Zamancı saf kardeşlerimiz de, Gülen-Karaca-Dumanlı üçlüsünün suçüstü olduklarını gösteren bu ifadeyi, aynen yayınlıyorlar..
Hala farkında değiller.
TAHŞİYEYİ BİLMİYORSAN DİZİYİ DE SEN ÇEKMİYORSUN!
Yönetmen "Tahşiye nedir bilmiyorum" diyorsa.. Bu diziyi onun çevirmediği anlaşılmış olmaz mı? Onun "sanatçılığı"nın(!), bu işte sadece emirleri yerine getirme ile sınırlı olduğunu göstermez mi? Bu da suç örgütüne, mahkumiyet delili olmaz mı?
Sorguyu kahkahalarla anlatan bir de yapımcıları var. Adı, Salih Asan imiş.. Cihan Haber Ajansı da, işin nereye gideceğinin farkında değil, aynen haberleştirmiş anlatılanları..
Yapımcı Salih Asan, şunları söylüyor, kahkahalar eşliğinde; "Bir örgüt adından bahsettiler. Savcı 'Böyle bir örgüt adı duydun mu sen?' Nedir dedim örgütün adı. Neydi Tahşidat mıydı?"
Bu sırada, yanındakilerle birlikte kahkahalar tavan yapıyor..
Devam ediyor yapımcı Asan: "Pardon Tahşiye. 'Ben ilk defa burada duyuyorum' dedim."

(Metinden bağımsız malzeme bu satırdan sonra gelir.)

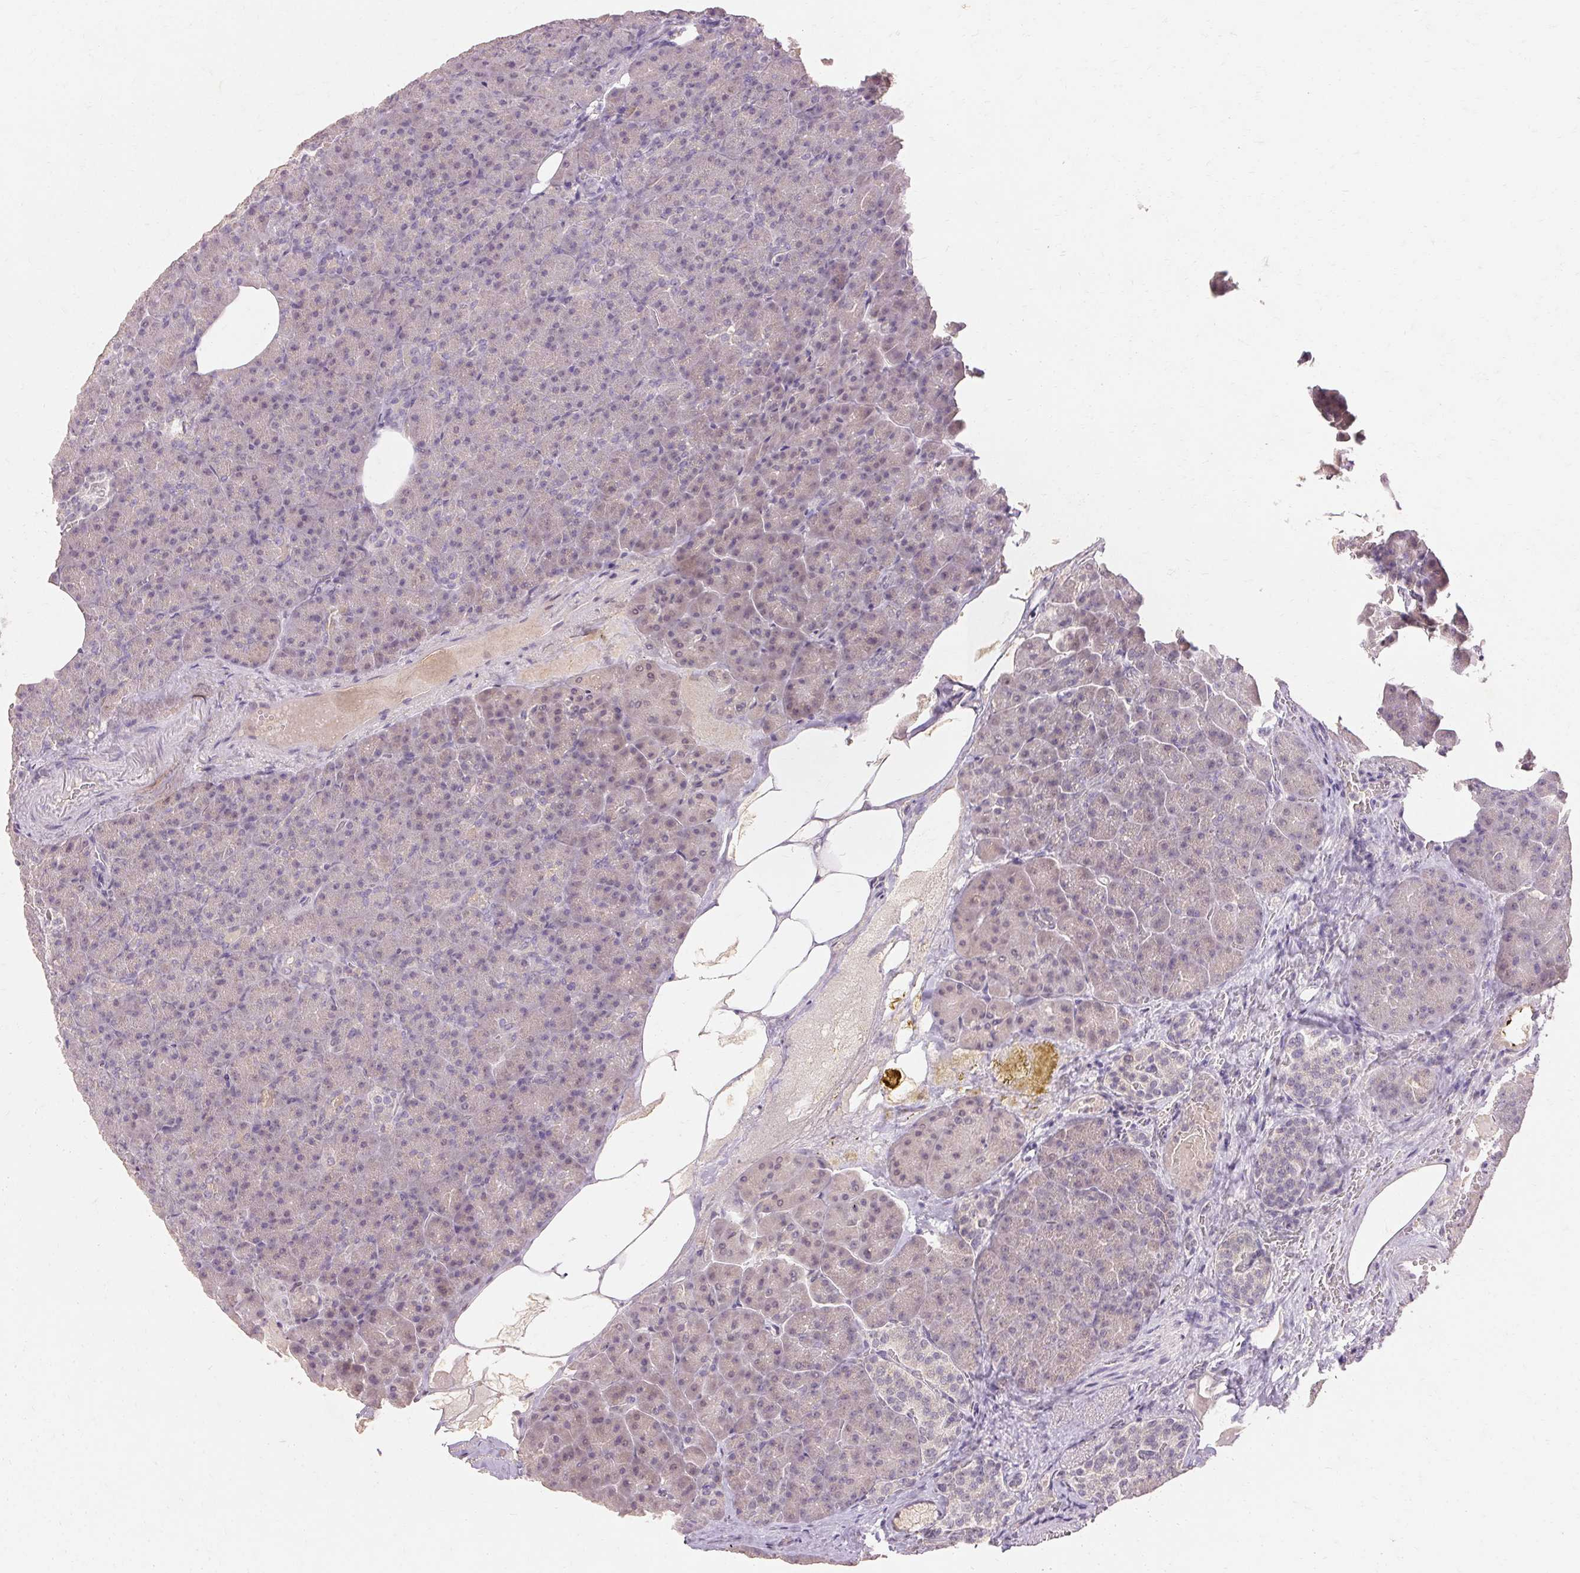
{"staining": {"intensity": "negative", "quantity": "none", "location": "none"}, "tissue": "pancreas", "cell_type": "Exocrine glandular cells", "image_type": "normal", "snomed": [{"axis": "morphology", "description": "Normal tissue, NOS"}, {"axis": "topography", "description": "Pancreas"}], "caption": "Immunohistochemistry of normal human pancreas exhibits no positivity in exocrine glandular cells.", "gene": "SKP2", "patient": {"sex": "female", "age": 74}}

Adamın, yapımcılığını üstlendiği dizide geçen anlatımlardan haberi yok. Bir de bunu övülecek bir şeymiş gibi anlatıyor!.. Anlaşılan o ki; önüne konulmuş bir şeyler, onlar da çekmişler.. Nerden geldi bu eser, ne yapacağız çekimlerle? Kimdir bu eserin sahibi?.. Kimdir muhatabı, nedir içeriği, sormamışlar!..
DİZİYİ KENDİLERİ ÇEKMİYOR ÇEKTİRİLİYOR!
Konu mankeni gibi.. Aslında dizi çekiyorlar ama. Kendileri çekmiyor. Çektiriliyor! Tam "dizilik" durumdalar, farkında değiller!
Kahkahalar eşliğinde, devam ediyor yapımcı Asan, ifadesini anlatmaya: "Peki 'Rahle diye bir şey duydun mu?' dedi. Rahleyi duydum dedim. Konya'da çalıştığımız dönem babama rahat Kur'an okusun diye bir rahle almıştım, dedim. Babam, halen benim aldığım o rahlede Kur'an okur. Rahleden anladığımız, bildiğimiz bu savcı bey, dedim."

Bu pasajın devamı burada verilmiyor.